Las flores son hermafroditas, con una corola papilionácea de color rosa-lila o blanca. Tienen 1-2 cm de longitud y se agrupan en racimos de tres a seis flores que aparecen antes que las hojas, en marzo-abril, sobre las ramas y también sobre el tronco (caulifloria). Los frutos son legumbres indehiscentes con una estrecha (1-2 mm) ala ventral, de color rojizo a marrón oscuro según el grado de maduración. Son colgantes, muy numerosas y miden unos 6-10 por 1,5 cm. En el hemisferio norte, maduran en julio y permanecen en el árbol hasta la siguiente floración. Las semillas son ovoideo-oblongas, algo comprimidas, de color pardo, con hilo apical y sin endosperma.

Es nativo de la zona norte y este del Mediterráneo, desde Francia hasta Oriente Próximo. Introducido en Europa Central, península ibérica, África tropical y Norteamérica.

Se encuentra normalmente en pendientes áridas a lo largo de las riberas de los ríos, preferentemente en terrenos calcáreos, pero puede tolerar los moderadamente ácidos. Resiste el frío, hasta -10 °C pero no las heladas prolongadas. Es resistente a la sequía y no tolera el encharcamiento del suelo.

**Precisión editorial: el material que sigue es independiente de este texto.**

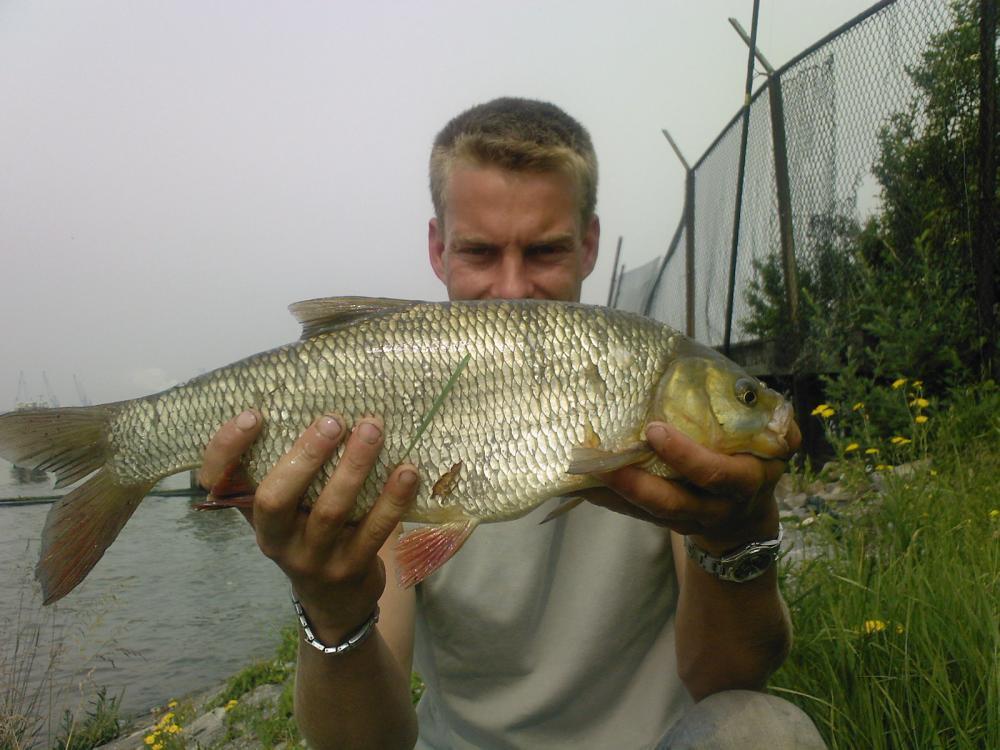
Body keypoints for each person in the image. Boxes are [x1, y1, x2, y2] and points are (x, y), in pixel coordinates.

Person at [197, 98, 823, 749]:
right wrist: (329, 607)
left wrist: (738, 537)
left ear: (588, 245)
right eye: (480, 252)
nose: (513, 289)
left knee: (765, 731)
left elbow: (729, 679)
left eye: (546, 252)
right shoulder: (391, 416)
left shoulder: (655, 394)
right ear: (439, 249)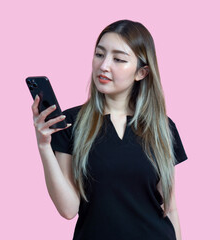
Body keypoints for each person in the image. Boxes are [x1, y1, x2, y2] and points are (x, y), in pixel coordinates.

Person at [31, 19, 188, 240]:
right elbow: (68, 209)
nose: (104, 66)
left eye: (119, 59)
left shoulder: (163, 127)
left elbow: (169, 208)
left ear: (141, 73)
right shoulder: (70, 122)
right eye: (99, 54)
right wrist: (44, 146)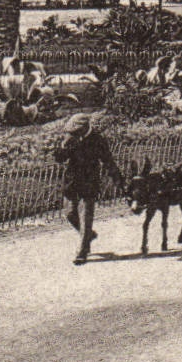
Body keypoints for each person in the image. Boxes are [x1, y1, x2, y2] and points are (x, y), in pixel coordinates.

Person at [53, 113, 123, 265]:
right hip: (72, 181)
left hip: (89, 182)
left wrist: (117, 179)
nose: (72, 134)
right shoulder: (70, 138)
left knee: (85, 216)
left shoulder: (98, 140)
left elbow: (108, 161)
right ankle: (89, 235)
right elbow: (60, 158)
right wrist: (63, 147)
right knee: (70, 214)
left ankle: (83, 250)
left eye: (75, 131)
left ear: (85, 128)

Las flores tienen un agradable gusto picante, y pueden comerse en ensalada mixta, o en buñuelos. En algunas zonas se escabechaban con vinagre los brotes florales.

Los frutos se han utilizado tradicionalmente en la medicina popular como astringentes.

Su madera no es de buena calidad, pues se tuerce con facilidad y se descompone pronto a la intemperie. Pero es un buen árbol de jardín, usado en alineaciones y paseos, debido a su sombra y floración. Es apto para la formación de setos altos.